Lance Armstrong was more than a guy on a bike. Indeed, he titled his as-told-to autobiography, “It’s Not About the Bike.” And he wasn’t just a guy who had cancer and lived to tell the tale. He was an inspiration, a role model, an object lesson regarding the power of the human will.
He beat testicular cancer and didn’t just go on with his life. He became bigger than life. He won the Tour de France seven years running. He was named Sports Illustrated’s 2002 sportsman of the year and took multiple ESPYs as the male athlete of the year. Above and beyond all that, he was the guy who gave us the yellow bracelets, the ones bearing the name of his foundation — Livestrong.
And now he stands revealed as … what? A craven cheat? The hypocrite of all hypocrites? The guy who swore his innocence right up until the point where he decided to stop swearing?
“I am … finished with this nonsense,” was Armstrong’s rationale for dropping his fight against the U.S. Anti-Doping Agency, which took his words as an admission of guilt and moved to strip him of those seven Tour de France titles. (Though the International Cycling Union is waiting for further information to take action.) The USADA has vacated, to invoke the college sports word, everything Armstrong achieved in his sport from 1998 on.
And we’re left to do … what? To recall all the good will and admiration we directed toward Lance Armstrong all these years? To feel cheated ourselves? To feel — diving deeper here — that this beacon of hope actually was a manifestation of everything we have hoped against hope isn’t true? That the games aren’t rigged, that sports are indeed a measure of character, that the bad guys don’t always (or ever) win?
If we’d been honest with ourselves, we might have wondered if the Livestrong story was the stirring saga it appeared to be. Armstrong was under suspicion even as he was winning those Tours. (This being cycling, everybody is under suspicion.) He would dispute every allegation, but the weight of the whispers began to give some among us pause. But not, I would suggest, the masses.

***

### EXERCISE DETAILS:
Retype the whole piece on Lance Armstrong word for word. Work only from the piece about Lance Armstrong.

***

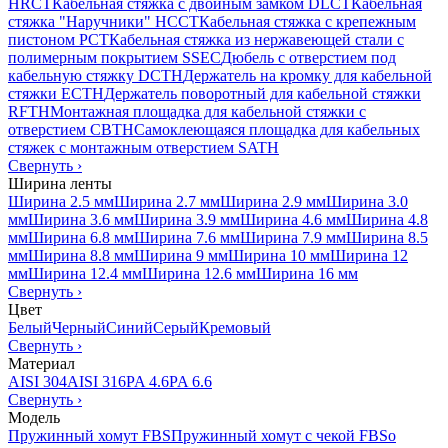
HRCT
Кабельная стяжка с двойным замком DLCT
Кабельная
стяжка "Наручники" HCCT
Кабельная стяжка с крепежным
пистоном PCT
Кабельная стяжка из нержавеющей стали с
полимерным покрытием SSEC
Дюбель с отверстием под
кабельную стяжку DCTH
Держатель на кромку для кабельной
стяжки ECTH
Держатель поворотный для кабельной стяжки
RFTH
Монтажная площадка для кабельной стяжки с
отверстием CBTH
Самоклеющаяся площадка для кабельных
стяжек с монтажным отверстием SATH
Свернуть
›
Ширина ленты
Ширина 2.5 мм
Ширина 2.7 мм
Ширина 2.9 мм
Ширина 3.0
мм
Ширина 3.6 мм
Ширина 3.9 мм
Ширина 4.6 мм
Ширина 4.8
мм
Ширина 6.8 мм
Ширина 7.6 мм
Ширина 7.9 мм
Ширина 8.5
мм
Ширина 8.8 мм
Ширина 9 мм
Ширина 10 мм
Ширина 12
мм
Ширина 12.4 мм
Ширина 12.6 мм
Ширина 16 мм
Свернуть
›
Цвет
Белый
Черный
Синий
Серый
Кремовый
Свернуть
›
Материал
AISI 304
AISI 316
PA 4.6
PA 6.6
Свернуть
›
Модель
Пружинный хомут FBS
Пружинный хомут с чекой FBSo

***

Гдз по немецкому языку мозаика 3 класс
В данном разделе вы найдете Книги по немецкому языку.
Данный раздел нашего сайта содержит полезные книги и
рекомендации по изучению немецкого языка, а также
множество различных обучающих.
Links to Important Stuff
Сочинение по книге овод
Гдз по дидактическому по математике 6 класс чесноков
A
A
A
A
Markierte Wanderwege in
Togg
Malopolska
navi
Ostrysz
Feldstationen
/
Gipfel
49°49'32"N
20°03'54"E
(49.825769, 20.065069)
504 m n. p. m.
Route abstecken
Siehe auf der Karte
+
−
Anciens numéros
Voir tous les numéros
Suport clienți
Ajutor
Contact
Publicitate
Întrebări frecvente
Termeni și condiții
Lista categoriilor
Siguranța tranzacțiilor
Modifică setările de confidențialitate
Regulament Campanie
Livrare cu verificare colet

***

### ANSWER TO THIS EXERCISE:
Lance Armstrong was more than a guy on a bike. Indeed, he titled his as-told-to autobiography, “It’s Not About the Bike.” And he wasn’t just a guy who had cancer and lived to tell the tale. He was an inspiration, a role model, an object lesson regarding the power of the human will.
He beat testicular cancer and didn’t just go on with his life. He became bigger than life. He won the Tour de France seven years running. He was named Sports Illustrated’s 2002 sportsman of the year and took multiple ESPYs as the male athlete of the year. Above and beyond all that, he was the guy who gave us the yellow bracelets, the ones bearing the name of his foundation — Livestrong.
And now he stands revealed as … what? A craven cheat? The hypocrite of all hypocrites? The guy who swore his innocence right up until the point where he decided to stop swearing?
“I am … finished with this nonsense,” was Armstrong’s rationale for dropping his fight against the U.S. Anti-Doping Agency, which took his words as an admission of guilt and moved to strip him of those seven Tour de France titles. (Though the International Cycling Union is waiting for further information to take action.) The USADA has vacated, to invoke the college sports word, everything Armstrong achieved in his sport from 1998 on.
And we’re left to do … what? To recall all the good will and admiration we directed toward Lance Armstrong all these years? To feel cheated ourselves? To feel — diving deeper here — that this beacon of hope actually was a manifestation of everything we have hoped against hope isn’t true? That the games aren’t rigged, that sports are indeed a measure of character, that the bad guys don’t always (or ever) win?
If we’d been honest with ourselves, we might have wondered if the Livestrong story was the stirring saga it appeared to be. Armstrong was under suspicion even as he was winning those Tours. (This being cycling, everybody is under suspicion.) He would dispute every allegation, but the weight of the whispers began to give some among us pause. But not, I would suggest, the masses.